Conventional MPP analytic database vendors have been quick to recognize and adapt to this trend. Best in class petabyte scale MPP vendors like Vertica™ have announced roadmaps embracing the separation of compute and storage, enabling a decoupling of integration from persistence from analytics for end to end pipelines. Cloud PaaS vendors like Microsoft are integrating decoupled concepts into their offering, with suites of components like Azure® Data Lake Store, Azure® SQL Data Warehouse, and PolyBase that federate across storage and compute for a variety of workloads and latency requirements. Others will follow as the trend gathers pace.
Putting it All Together
Managing the enterprise single point of truth within a distributed file system with immutable storage requires different integration patterns from managing data in a typical MPP database. Building repeatable patterns for data management processes optimized for file oriented storage simplifies the transition from ACID relational databases. Storage management techniques such as partitioning, compression, and columnar storage should be considered to optimize performance for both integration and access.
The key to selecting complementary components to support analytic applications is to consider the last mile to the endpoint where analytics will be consumed. For example, if consumers will interface through a BI tool, the last step in an integration workload may be to populate a cube or data frame in memory directly instead of copying data to a relational database as an intermediate step. With SQL separated from storage, ephemeral SQL compute engines or solutions that enable access to external storage will eliminate both the need for additional steps to transfer data from the storage platform and any redundant persistent copies of the data.
When To Consider Decoupling?
A few key dimensions inform how aggressively you should pursue a separate compute and storage architecture:
- Analytic maturity: Is your organization struggling to deliver fundamental data governance, data quality, and descriptive reporting, or are you currently supporting a variety of analytic workloads, applications, interfaces, and endpoints? Decoupling maintains consistency while providing data for a variety of applications without proliferating data or business logic.
- Dynamism of requirements: Are your business requirements stable, or are they evolving with consistent requests for new enrichments and projections into new business views? Decoupling accelerates cycle time by enabling syndication and federation with sandbox environments that may have variable requirements over a fixed duration.
- Workload variety: Do you have stable, balanced workloads or do you have predictable or unpredictable spikes? Decoupling enables elastic resource provisioning for high priority workloads as needed, deploying multiple analytic engines, SQL, ML, Graph, etc., ephemerally to access the centrally managed data.
- Rapid data growth: Is your data growing in line with compute requirements, or do your storage needs for operational, archival, and analytic data outpace compute requirements? Decoupling offers independent scalability and access to underlying storage without adding costly compute resources.

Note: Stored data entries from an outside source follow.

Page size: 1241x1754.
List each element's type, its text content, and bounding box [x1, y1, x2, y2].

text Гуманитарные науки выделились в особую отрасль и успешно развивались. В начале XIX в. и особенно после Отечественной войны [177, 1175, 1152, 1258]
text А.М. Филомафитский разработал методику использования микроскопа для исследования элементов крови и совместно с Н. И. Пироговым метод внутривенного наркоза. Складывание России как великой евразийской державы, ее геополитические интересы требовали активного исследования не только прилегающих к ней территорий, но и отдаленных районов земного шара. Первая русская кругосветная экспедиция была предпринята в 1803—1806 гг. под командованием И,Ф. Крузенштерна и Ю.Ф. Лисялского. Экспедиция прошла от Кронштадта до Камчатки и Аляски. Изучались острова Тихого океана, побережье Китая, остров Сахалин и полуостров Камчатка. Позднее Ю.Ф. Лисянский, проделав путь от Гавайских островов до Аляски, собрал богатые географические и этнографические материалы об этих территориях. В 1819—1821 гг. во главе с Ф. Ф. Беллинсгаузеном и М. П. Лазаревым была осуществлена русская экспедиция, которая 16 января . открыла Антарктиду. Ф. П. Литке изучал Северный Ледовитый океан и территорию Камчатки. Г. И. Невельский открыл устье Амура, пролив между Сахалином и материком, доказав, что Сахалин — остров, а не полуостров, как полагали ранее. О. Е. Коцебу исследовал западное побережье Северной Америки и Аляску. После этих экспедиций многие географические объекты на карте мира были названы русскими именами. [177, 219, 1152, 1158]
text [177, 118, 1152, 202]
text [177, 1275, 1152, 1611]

- Security and governance: Are your workload requirements compatible with your security requirements within the context of an SQL database, or do you need to enforce strong security across a breadth of use cases? Are you forced to make data governance or lifecycle decisions based on cost constraints vs. business value? Decoupling enables a single ecosystem and consistent approach to security, providing transparency to data usage and lifecycle within a platform that is performant and cost effective for raw, warm, governed, and archival data according to lifecycle requirements.